Remarkable Floating Home Communities Around the World
While the conversations about floating homes and houseboats might feel new, they have a very rich history. There’s hundreds of floating communities all over the world, and some of them have origins that date back thousands of years! Right here in the United States and elsewhere on the North American continent are many notable floating communities that people travel from all over the world to see. We’ve rounded up a quick list of some of the most interesting, unique, and historic communities from around the world.
1. Tonle Sap, Cambodia
Tonle Sap is the largest freshwater lake in Asia, expanding to the size of 31,000 square kilometers during its wet season. In addition to the four main floating communities of the vast basin are several stilted villages along the banks of the lake. The communities of Tonle Sap are home to tens of thousands of people, with floating schools, medical clinics, shopping centers and restaurants. Both floating and stilted buildings were created in Tonle Sap as a way to adapt to the hugely fluctuating water levels in the region. It has a thriving tourist industry, with people from all over fascinated by the aquatic lifestyle of the year-round residents.

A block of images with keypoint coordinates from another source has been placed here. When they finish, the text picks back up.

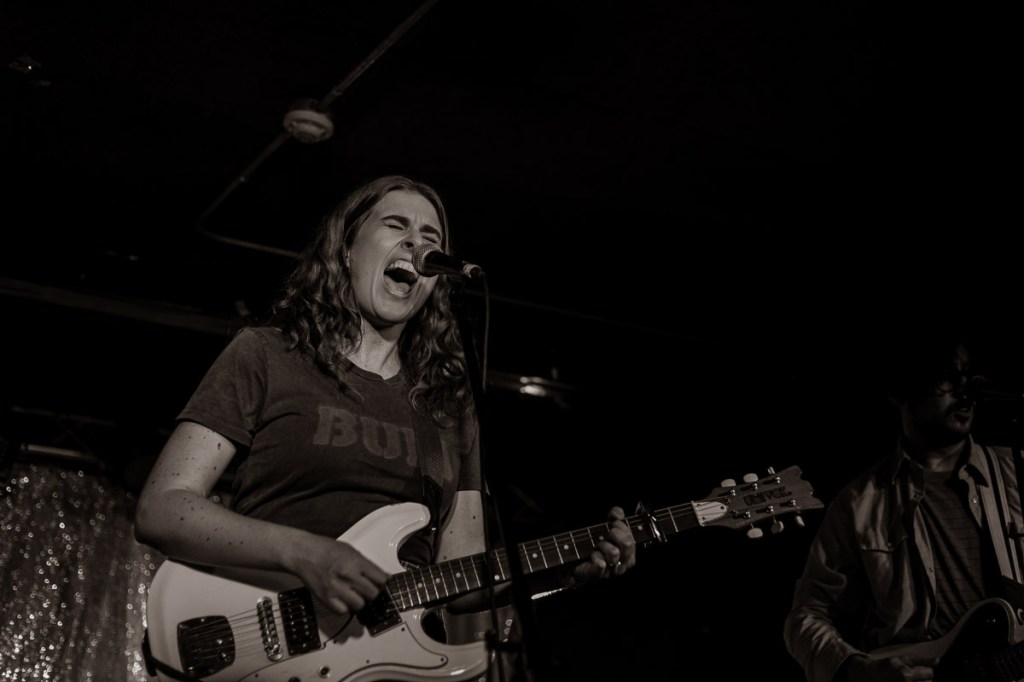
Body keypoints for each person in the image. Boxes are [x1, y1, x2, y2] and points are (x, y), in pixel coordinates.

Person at [132, 174, 637, 680]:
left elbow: (462, 577)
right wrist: (304, 552)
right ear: (346, 249)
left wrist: (567, 571)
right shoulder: (267, 354)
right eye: (397, 225)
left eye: (432, 239)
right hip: (265, 647)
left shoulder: (448, 404)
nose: (418, 245)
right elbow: (162, 508)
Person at [783, 327, 1024, 682]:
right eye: (945, 376)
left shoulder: (1016, 472)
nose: (964, 390)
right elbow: (807, 616)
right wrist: (855, 668)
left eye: (965, 374)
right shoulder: (858, 504)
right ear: (899, 390)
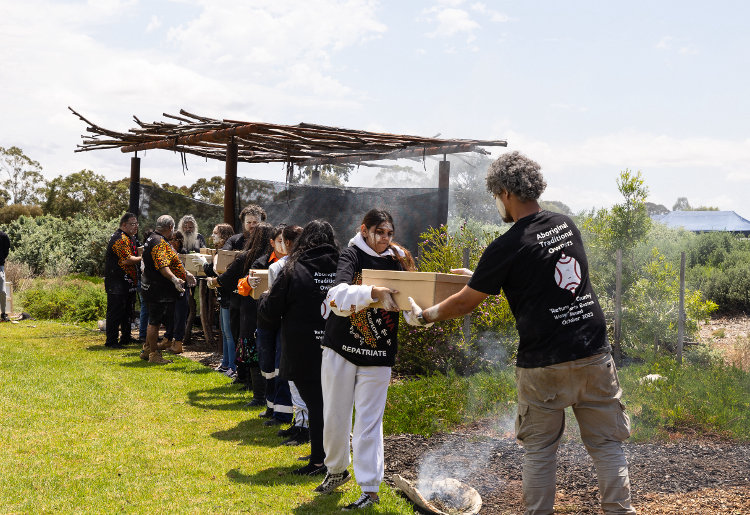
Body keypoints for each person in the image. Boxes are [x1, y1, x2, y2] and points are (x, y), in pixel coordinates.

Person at [405, 151, 635, 515]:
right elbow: (544, 279)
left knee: (540, 450)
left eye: (496, 195)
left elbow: (466, 304)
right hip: (594, 353)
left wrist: (425, 316)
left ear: (505, 193)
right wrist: (483, 280)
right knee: (608, 445)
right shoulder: (565, 225)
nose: (498, 202)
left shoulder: (506, 246)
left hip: (544, 364)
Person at [314, 208, 410, 511]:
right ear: (364, 229)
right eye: (379, 231)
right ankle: (337, 470)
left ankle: (370, 490)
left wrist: (426, 313)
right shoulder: (352, 254)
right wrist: (372, 292)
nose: (384, 238)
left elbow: (412, 301)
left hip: (379, 353)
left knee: (370, 423)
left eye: (388, 233)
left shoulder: (398, 259)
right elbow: (336, 295)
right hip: (341, 348)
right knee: (335, 416)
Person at [258, 220, 339, 476]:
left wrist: (263, 299)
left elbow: (271, 311)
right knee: (331, 404)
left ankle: (320, 461)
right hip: (339, 347)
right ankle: (327, 456)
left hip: (304, 348)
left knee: (316, 404)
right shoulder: (345, 266)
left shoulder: (294, 267)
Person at [140, 215, 196, 364]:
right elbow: (163, 267)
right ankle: (154, 354)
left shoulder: (153, 238)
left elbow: (172, 260)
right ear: (171, 227)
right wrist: (175, 279)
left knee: (153, 320)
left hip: (152, 287)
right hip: (157, 289)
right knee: (154, 322)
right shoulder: (158, 242)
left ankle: (147, 349)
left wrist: (185, 273)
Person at [204, 223, 237, 377]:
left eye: (215, 233)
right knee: (224, 332)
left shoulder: (229, 254)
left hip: (229, 297)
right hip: (223, 296)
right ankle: (225, 363)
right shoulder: (220, 252)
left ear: (224, 235)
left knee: (229, 333)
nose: (213, 236)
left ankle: (232, 366)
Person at [103, 213, 141, 347]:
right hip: (116, 282)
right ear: (124, 225)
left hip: (127, 282)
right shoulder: (120, 238)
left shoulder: (130, 237)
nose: (136, 226)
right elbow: (127, 260)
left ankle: (126, 337)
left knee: (127, 312)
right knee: (115, 312)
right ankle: (111, 341)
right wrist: (144, 258)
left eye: (137, 223)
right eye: (132, 224)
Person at [162, 230, 189, 352]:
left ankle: (178, 343)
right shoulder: (166, 252)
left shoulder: (183, 254)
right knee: (170, 314)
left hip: (181, 288)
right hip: (169, 288)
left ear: (179, 242)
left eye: (174, 240)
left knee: (180, 315)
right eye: (170, 240)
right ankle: (167, 339)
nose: (171, 242)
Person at [0, 227, 11, 322]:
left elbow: (6, 251)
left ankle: (3, 314)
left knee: (3, 291)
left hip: (0, 266)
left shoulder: (3, 236)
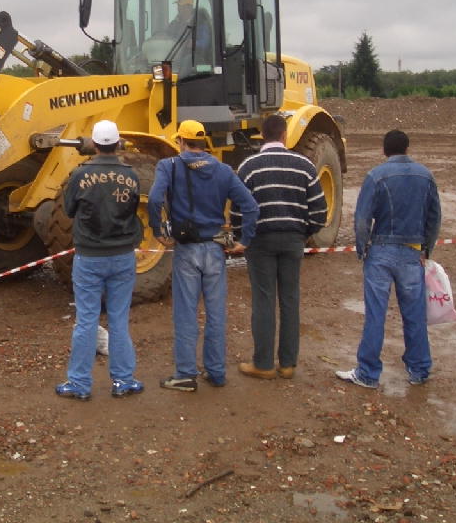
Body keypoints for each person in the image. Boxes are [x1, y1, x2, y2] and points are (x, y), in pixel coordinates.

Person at [148, 119, 259, 391]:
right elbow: (251, 206)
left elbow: (153, 199)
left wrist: (157, 230)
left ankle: (185, 374)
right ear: (203, 142)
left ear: (181, 142)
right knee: (216, 313)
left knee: (186, 313)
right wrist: (244, 240)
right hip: (215, 249)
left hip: (186, 248)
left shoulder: (169, 166)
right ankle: (216, 372)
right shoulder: (222, 170)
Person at [336, 130, 441, 389]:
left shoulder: (376, 175)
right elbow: (434, 217)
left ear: (385, 150)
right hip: (412, 251)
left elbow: (362, 219)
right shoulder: (425, 176)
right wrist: (427, 248)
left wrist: (363, 249)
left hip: (381, 250)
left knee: (375, 315)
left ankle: (368, 373)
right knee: (414, 314)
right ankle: (419, 370)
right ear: (407, 148)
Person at [55, 120, 146, 401]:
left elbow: (69, 210)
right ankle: (123, 380)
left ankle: (80, 384)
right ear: (117, 143)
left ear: (93, 144)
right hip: (122, 256)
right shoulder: (131, 175)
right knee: (119, 320)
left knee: (86, 320)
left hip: (89, 257)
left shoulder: (79, 175)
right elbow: (133, 209)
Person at [233, 114, 328, 379]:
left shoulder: (249, 167)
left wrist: (244, 237)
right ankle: (288, 364)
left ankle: (262, 365)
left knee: (264, 301)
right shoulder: (304, 166)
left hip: (260, 242)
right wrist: (303, 233)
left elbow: (238, 210)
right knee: (290, 300)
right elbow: (320, 210)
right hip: (293, 241)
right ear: (285, 136)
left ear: (262, 136)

2. Amsterdam, The Netherlands
Amsterdam’s history has always been centered around water. The city was established in 1250 with the building of its first dam, after which Amsterdam was named: in Medieval Dutch, ‘Aeme Stelle Redamme’ translates to ‘Dam in a Watery Area’. The picturesque canals that mark the Netherlands’ capital city are home to some 2,500 houseboats and woonarks (floating homes), many of which are over 100 years old. When life afloat first rose to popularity as a solution to a housing crisis created by the second world war, it was considered a sign of poverty. Today, it costs a lot of money to afford a floating home or houseboat in Amsterdam and many can be seen as a sign of wealth. A similar theme follows many modern floating communities in the world, as we’ll see on this list.
3. Sausalito, CA, USA
Sausalito, California is home to one of the most recognizable floating home communities in the world, thanks in part to the beatniks and bohemians of the early to mid 20th century who sought a less traditional way of life outside of government regulation and social convention. It all goes back to the SS Vallejo, a houseboat co-owned by surrealist painters Jean Varda and Gordon Onslow Ford and later occupied by the famous British philosopher and iconoclast, Alan Watts. Ford and Varda, themselves from Britain and Greece respectively, hosted parties aboard their former-ferry-turned-houseboat with attendants such as Anaïs Nin, Henry Miller, Timothy Leary, Allen Ginsburg, and Timothy Leary. An exhibit called Ship of Dreams: Artists, Poets and Visionaries of the SS Vallejo: 1949-69 was hosted in 2018 and 2019 by Sonoma Valley Museum of Art and the Bolinas Museum. Another fun fact: Otis Redding wrote the lyrics to his iconic song “(Sittin’ On) The Dock of the Bay” while staying on a houseboat in Sausalito.
4. Uros, Peru
Situated about 5km away from the mainland city of Puno, these floating islets have existed on Lake Titicaca for over 500 years. Named “Uros” after the Indigenous inhabitants who live there, the islands are made entirely from the roots and reeds of the totora plant, which is the lifeblood of the Uros people. Totora is used to build the islands themselves and the homes that sit atop them, in addition to a variety of other applications from medicine to tea and even mattresses. Like many floating settlements, Uros was created out of necessity. In this case, it was to avoid conflict with invading Inca rivals who sought to overtake the Uros’ land.
5. Seattle, WA, USA
In the late 1800s, the first floating homes were built to house workers that were living in logging camps. Throughout the early twentieth century, houseboats on the lakes surrounding Seattle were mostly home to folks who worked on or around the water. Wealthier residents began building houseboats on Lake Washington for summer homes in the 1920s, but by the Great Depression more and more Americans who couldn’t afford anything else took up this alternative lifestyle as a cheaper way to live. Here again is the recurring theme with the history of floating home communities around the world: what began as a more affordable way to live eventually grew into something of a luxury. Much of the latter part of the twentieth century saw houseboat residents in and out of court, battling against moorage owners to win their right to keep their homes. Today, owning a floating home in the Seattle area is quite the investment – but the views are absolutely stunning.
6. Belgrade, Serbia
Serbians look forward to warm weather every year, affectionately calling it splav-season. Splavovi is a Serbian word meaning “raft” or “barge”, but it has evolved to take on a new meaning. In the bustling city of Belgrade, the vast array of floating restaurants, bars, shops, and nightclubs are referred to simply as “splavs”. Belgrade is world-renowned for its party scene and nightlife, and the splavs are typically at the top of the list. Some venues hold as many as 500 people, and unlike other major European cities, they’re generally open all week long. Not all of the splavs on the Sava and Danube rivers are clubs – many are summer or weekend homes for Serbian residents, and today there are reportedly over 600 of these floating homes marking the city.